▸ What you have to do:
Extract all lines that hold "anchor" from the records below.

[Saved data entries]
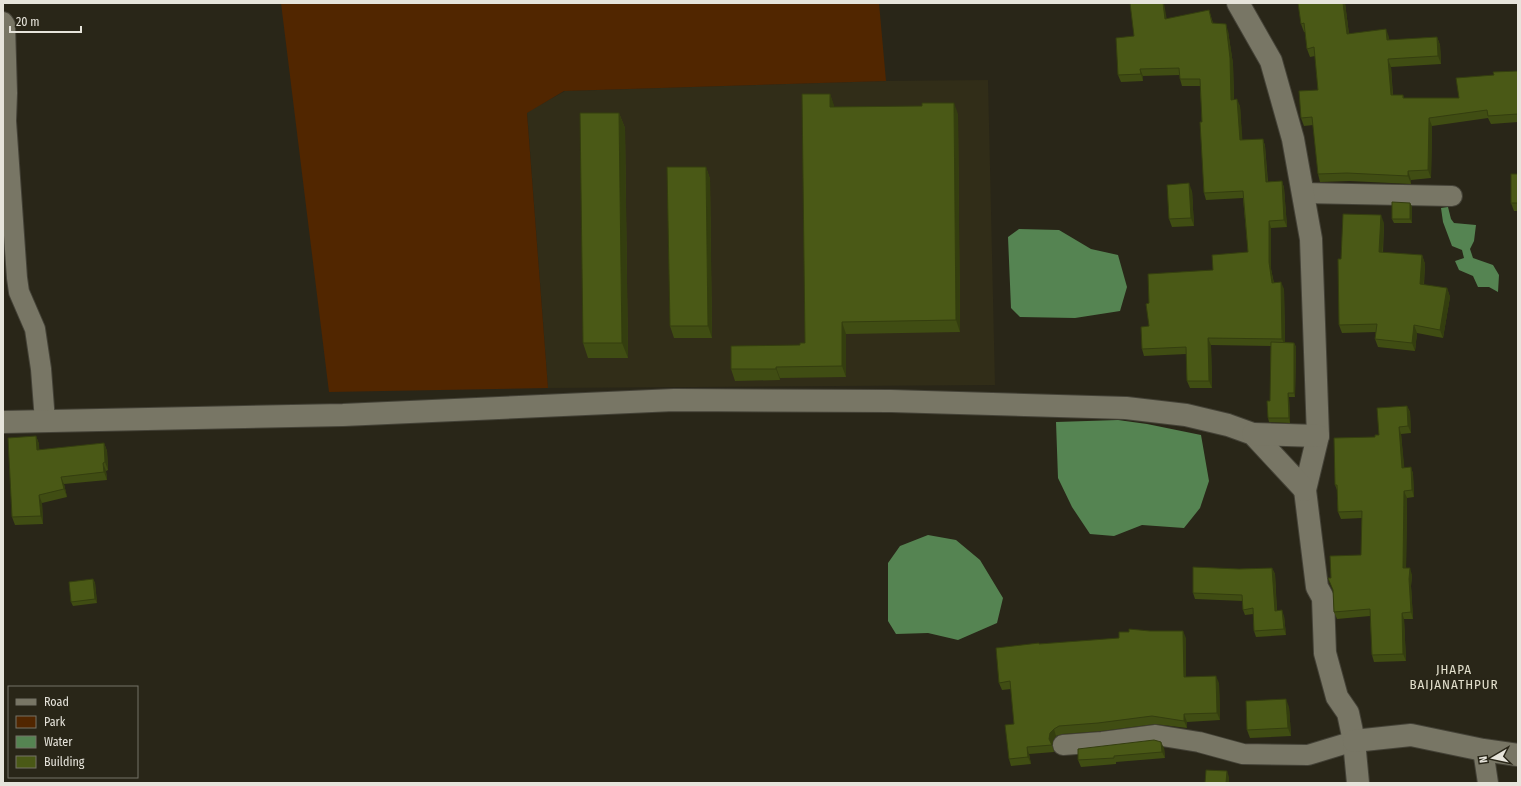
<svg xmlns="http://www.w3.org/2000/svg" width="1521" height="786" viewBox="0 0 1521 786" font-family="'Fira Sans Condensed',sans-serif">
  <rect width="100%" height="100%" fill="#292618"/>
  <polygon fill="#312d18" points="988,80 995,385 548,388 527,112 565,91 886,81"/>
  <polygon fill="#512600" points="281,3 879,3 886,81 564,91 527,113 548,388 329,392"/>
  <g fill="#558452">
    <polygon points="1448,207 1451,219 1454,223 1476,225 1474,241 1470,249 1473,258 1493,265 1499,275 1498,292 1489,287 1478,287 1473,276 1459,270 1455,261 1464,258 1462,250 1452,246 1443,222 1441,208"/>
    <polygon points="1019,229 1059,230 1091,249 1118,255 1127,287 1120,311 1075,318 1020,317 1011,308 1008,237"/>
    <polygon points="1118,420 1147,424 1201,435 1209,481 1200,508 1184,528 1142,525 1114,536 1090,534 1072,507 1058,478 1056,422"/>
    <polygon points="928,535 956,540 980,560 1003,598 997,623 958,640 928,633 896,634 888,621 888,563 900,546"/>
  </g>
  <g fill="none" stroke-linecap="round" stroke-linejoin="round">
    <defs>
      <g id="minor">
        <polyline points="3,22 5,25 7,93 6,121 17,278 19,292 35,329 41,369 45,421"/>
        <polyline points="1303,193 1452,196"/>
        <polyline points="1063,745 1102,742 1156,735 1199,742 1243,754 1308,755 1354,741"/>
        <polyline points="1483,750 1488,783"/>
      </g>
      <g id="tertiary">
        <polyline points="1238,3 1271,61 1293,139 1311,239 1318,436 1305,490 1317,587 1323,598 1325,653 1337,697 1348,713 1354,741 1358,783"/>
        <polyline points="3,422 343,415 674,400 891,401 1126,408 1186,415 1228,425 1253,434 1305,490"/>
        <polyline points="1253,434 1318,436"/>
        <polyline points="1354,741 1411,735 1483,750 1518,755"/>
      </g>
    </defs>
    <use href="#minor" stroke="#444237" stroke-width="22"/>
    <use href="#tertiary" stroke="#444237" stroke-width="24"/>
    <use href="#minor" stroke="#787665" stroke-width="20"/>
    <use href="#tertiary" stroke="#787665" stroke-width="22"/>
  </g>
  <g fill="#404d13">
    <polygon points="1298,3 1345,3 1349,34 1389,37 1389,40 1437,37 1440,45 1441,64 1391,67 1393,95 1403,95 1404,98 1459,98 1494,75 1518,71 1518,122 1491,124 1488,118 1432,126 1431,178 1411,180 1411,184 1350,181 1320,182 1318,174 1313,125 1304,126 1301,118 1318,90 1315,56 1310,57 1307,49 1305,32 1304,32 1301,24"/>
    <polygon points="1209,10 1213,23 1228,31 1233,64 1234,100 1240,106 1242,140 1263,139 1265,146 1268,182 1282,181 1284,188 1287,227 1271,228 1271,269 1274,283 1284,289 1285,342 1294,343 1296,347 1295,397 1289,397 1290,423 1269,422 1268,418 1270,401 1271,346 1211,345 1212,388 1190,388 1187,381 1186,354 1144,356 1142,349 1149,326 1149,303 1248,252 1243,198 1206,200 1204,193 1202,122 1200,86 1182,86 1180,79 1180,75 1143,76 1143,81 1121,82 1118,75 1134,36 1167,19"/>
    <polygon points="830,94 834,107 958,114 960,332 846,334 846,377 780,378 780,380 735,381 731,369 805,343"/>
    <polygon points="619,113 625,128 628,358 588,358 583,343"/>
    <polygon points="706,167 710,179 712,338 674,338 670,326"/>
    <polygon points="1518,174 1518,211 1514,211 1511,203"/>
    <polygon points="1192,191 1194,226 1172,227 1169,219"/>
    <polygon points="1410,203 1412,207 1412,223 1394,223 1392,219"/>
    <polygon points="1384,223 1383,253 1422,255 1425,264 1424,285 1447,288 1450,297 1443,338 1417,333 1415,351 1378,347 1375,339 1376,332 1342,333 1339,325 1341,259"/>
    <polygon points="1407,406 1410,412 1411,433 1401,434 1404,468 1411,467 1413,474 1414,497 1407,498 1406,568 1412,575 1411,586 1413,619 1404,619 1406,661 1374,662 1372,655 1370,616 1337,619 1334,612 1333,591 1331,578 1361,555 1362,518 1341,519 1338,512 1337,490 1335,485 1375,437 1379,435"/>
    <polygon points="36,436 39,444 39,450 104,443 107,451 108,470 106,471 107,480 64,484 67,497 42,503 43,524 15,525 12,517"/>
    <polygon points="1272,568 1275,574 1277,611 1284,616 1286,635 1256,637 1254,631 1253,614 1245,615 1243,610 1243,601 1195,599 1193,593 1239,569"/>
    <polygon points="93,579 95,583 97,603 73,606 71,602"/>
    <polygon points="1186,638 1186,677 1219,683 1220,720 1187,722 1187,728 1155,724 1101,731 1062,734 1056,736 1053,740 1052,745 1054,752 1029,754 1031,764 1011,766 1009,759 1014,724 1011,689 1002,690 999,683 1039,644"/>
    <polygon points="1289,707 1291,736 1250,738 1247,730"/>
    <polygon points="1164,748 1165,758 1116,762 1116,764 1081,767 1078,760"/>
  </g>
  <g fill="#343e0f">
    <polygon points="1163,3 1164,3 1168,26 1165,19"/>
    <polygon points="1343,3 1345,3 1350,42 1347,34"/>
    <polygon points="1226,24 1228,31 1233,64 1234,107 1231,100"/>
    <polygon points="1386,29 1389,37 1390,48 1387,40"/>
    <polygon points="1437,37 1440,45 1441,64 1438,56"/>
    <polygon points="1388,59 1391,67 1393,103 1391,95"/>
    <polygon points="1140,69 1143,76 1143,81 1141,74"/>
    <polygon points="830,94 834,105 834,118 830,107"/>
    <polygon points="1237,99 1240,106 1243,147 1240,140"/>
    <polygon points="954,103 958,114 960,332 956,320"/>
    <polygon points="619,113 625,128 628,358 622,343"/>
    <polygon points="1429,118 1432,126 1431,178 1428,170"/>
    <polygon points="1263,139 1265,146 1268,189 1266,182"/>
    <polygon points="706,167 710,179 712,338 708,326"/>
    <polygon points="1408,171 1411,180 1411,184 1408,176"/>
    <polygon points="1282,181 1284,188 1287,227 1284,220"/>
    <polygon points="1189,183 1192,191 1194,226 1191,218"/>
    <polygon points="1410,203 1412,207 1412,223 1410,219"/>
    <polygon points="1381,215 1384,223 1382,260 1379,252"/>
    <polygon points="1269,221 1271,228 1271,269 1275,290 1272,283 1269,262"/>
    <polygon points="1422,255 1425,264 1423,292 1420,284"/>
    <polygon points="1281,282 1284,289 1285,346 1282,339"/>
    <polygon points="1447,288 1450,297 1443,338 1440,330"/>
    <polygon points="842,322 846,334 846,377 842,366"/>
    <polygon points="1414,325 1417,333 1415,351 1412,343"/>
    <polygon points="1208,338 1211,345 1212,388 1209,381"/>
    <polygon points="1294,343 1296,347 1295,397 1294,393"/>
    <polygon points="776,367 780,378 780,380 776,369"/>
    <polygon points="1288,393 1289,397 1290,423 1289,418"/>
    <polygon points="1407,406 1410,412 1411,433 1408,426"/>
    <polygon points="1399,427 1401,434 1405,474 1402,468"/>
    <polygon points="36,436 39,444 40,458 37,450"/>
    <polygon points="104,443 107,451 108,470 105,462"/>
    <polygon points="103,463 106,471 107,480 104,472"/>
    <polygon points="1411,467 1413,474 1414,497 1412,490"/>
    <polygon points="61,477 64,484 67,497 64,489"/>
    <polygon points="1404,491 1407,498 1406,575 1403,568"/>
    <polygon points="39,495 42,503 43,524 41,516"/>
    <polygon points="1272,568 1275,574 1277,617 1275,611"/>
    <polygon points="1410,568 1412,575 1411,586 1413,619 1411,612 1409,579"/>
    <polygon points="93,579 95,583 97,603 95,599"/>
    <polygon points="1282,610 1284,616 1286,635 1284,629"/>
    <polygon points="1402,613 1404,619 1406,661 1403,654"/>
    <polygon points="1183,631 1186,638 1186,685 1184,677"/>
    <polygon points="1216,676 1219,683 1220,720 1217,713"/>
    <polygon points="1286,699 1289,707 1291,736 1288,728"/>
    <polygon points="1184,714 1187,722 1187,728 1184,721"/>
    <polygon points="1054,729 1056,736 1053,740 1052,745 1049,739 1050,733"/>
    <polygon points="1161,742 1164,748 1165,758 1162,752"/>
    <polygon points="1027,747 1029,754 1031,764 1028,757"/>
    <polygon points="1227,771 1229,777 1229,783 1226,783"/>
  </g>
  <g fill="#4a5916" stroke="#343e0f">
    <polygon points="1130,3 1163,3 1165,19 1209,10 1212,23 1226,24 1230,58 1231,100 1237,99 1240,140 1263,139 1266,182 1282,181 1284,220 1269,221 1269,262 1272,283 1281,282 1282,339 1208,338 1209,381 1187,381 1186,347 1142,349 1141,327 1149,326 1146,304 1149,303 1148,274 1213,270 1212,255 1248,252 1243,191 1204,193 1200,122 1202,122 1200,79 1180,79 1179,68 1140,69 1141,74 1118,75 1116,38 1134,36"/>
    <polygon points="1298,3 1343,3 1347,34 1386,29 1387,40 1437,37 1438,56 1388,59 1391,95 1403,95 1403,98 1459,98 1456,78 1494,75 1493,72 1518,71 1518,114 1488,116 1487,110 1429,118 1428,170 1408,171 1408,176 1347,173 1318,174 1312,117 1301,118 1299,91 1318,90 1314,47 1307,49 1304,23 1301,24"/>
    <polygon points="802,94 830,94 830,107 922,106 922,103 954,103 956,320 842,322 842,366 776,367 776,369 731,369 731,346 800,345 800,343 805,343"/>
    <polygon points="580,113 619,113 622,343 583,343"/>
    <polygon points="667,167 706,167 708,326 670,326"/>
    <rect x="1511" y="174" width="7" height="29"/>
    <polygon points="1189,183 1191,218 1169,219 1167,185"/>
    <polygon points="1392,202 1410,203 1410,219 1392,219"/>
    <polygon points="1343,214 1381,215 1379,252 1422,255 1420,284 1447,288 1440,330 1414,325 1412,343 1375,339 1377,324 1339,325 1338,259 1341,259"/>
    <polygon points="1271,342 1294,343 1294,393 1288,393 1289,418 1268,418 1267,401 1270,401"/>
    <polygon points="1407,406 1408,426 1399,427 1402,468 1411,467 1412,490 1404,491 1403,568 1410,568 1409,579 1411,612 1402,613 1403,654 1372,655 1370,609 1334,612 1333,590 1328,578 1331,578 1330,556 1361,555 1362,511 1338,512 1337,485 1335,485 1334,438 1375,437 1375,435 1379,435 1377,408"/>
    <polygon points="36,436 37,450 104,443 105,462 103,463 104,472 61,477 64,489 39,495 41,516 12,517 8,438"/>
    <polygon points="1193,567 1239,569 1272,568 1275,611 1282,610 1284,629 1254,631 1253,608 1243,610 1242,595 1193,593"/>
    <polygon points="93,579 95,599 71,602 69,582"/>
    <polygon points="1129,629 1150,631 1183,631 1184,677 1216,676 1217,713 1184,714 1184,721 1152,716 1098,723 1059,726 1054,729 1050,733 1049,739 1052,745 1027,747 1028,757 1009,759 1005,725 1014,724 1010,681 999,683 996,648 1039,643 1039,644 1119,638 1119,632 1129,632"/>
    <polygon points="1286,699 1288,728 1247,730 1246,701"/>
    <polygon points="1154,740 1161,742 1162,752 1114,756 1114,758 1078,760 1078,749"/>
    <polygon points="1206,770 1227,771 1226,783 1205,783"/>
  </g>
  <g text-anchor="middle" stroke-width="3" stroke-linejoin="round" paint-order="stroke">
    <g font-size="13" letter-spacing="1" fill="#e3e0cd" stroke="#292618">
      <text x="1454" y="674">JHAPA<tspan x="1454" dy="15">BAIJANATHPUR</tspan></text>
    </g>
  </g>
  <rect width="1521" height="786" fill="none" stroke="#e6e4db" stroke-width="8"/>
  <rect x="8" y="686" width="130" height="92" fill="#292618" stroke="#757266"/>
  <rect x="16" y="699" width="20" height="6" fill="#787665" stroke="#757266"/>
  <text x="44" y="706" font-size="12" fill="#e6e4db">Road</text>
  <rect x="16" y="716" width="20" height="12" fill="#512600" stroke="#757266"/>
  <text x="44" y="726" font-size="12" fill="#e6e4db">Park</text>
  <rect x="16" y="736" width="20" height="12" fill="#558452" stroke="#757266"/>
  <text x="44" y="746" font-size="12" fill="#e6e4db">Water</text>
  <rect x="16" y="756" width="20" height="12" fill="#4a5916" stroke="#757266"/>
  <text x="44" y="766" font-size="12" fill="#e6e4db">Building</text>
  <g transform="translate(1493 758) rotate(261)" stroke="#292618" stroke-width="3" paint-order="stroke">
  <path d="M0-3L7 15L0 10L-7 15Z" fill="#e6e4db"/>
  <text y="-6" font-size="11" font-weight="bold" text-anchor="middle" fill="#e6e4db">N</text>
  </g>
  <path d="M10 26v6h71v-6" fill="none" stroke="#e6e4db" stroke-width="2"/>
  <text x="16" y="26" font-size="12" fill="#e6e4db" stroke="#292618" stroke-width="3" paint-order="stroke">20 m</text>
</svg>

▸ Completed task:
  <g text-anchor="middle" stroke-width="3" stroke-linejoin="round" paint-order="stroke">
  <text y="-6" font-size="11" font-weight="bold" text-anchor="middle" fill="#e6e4db">N</text>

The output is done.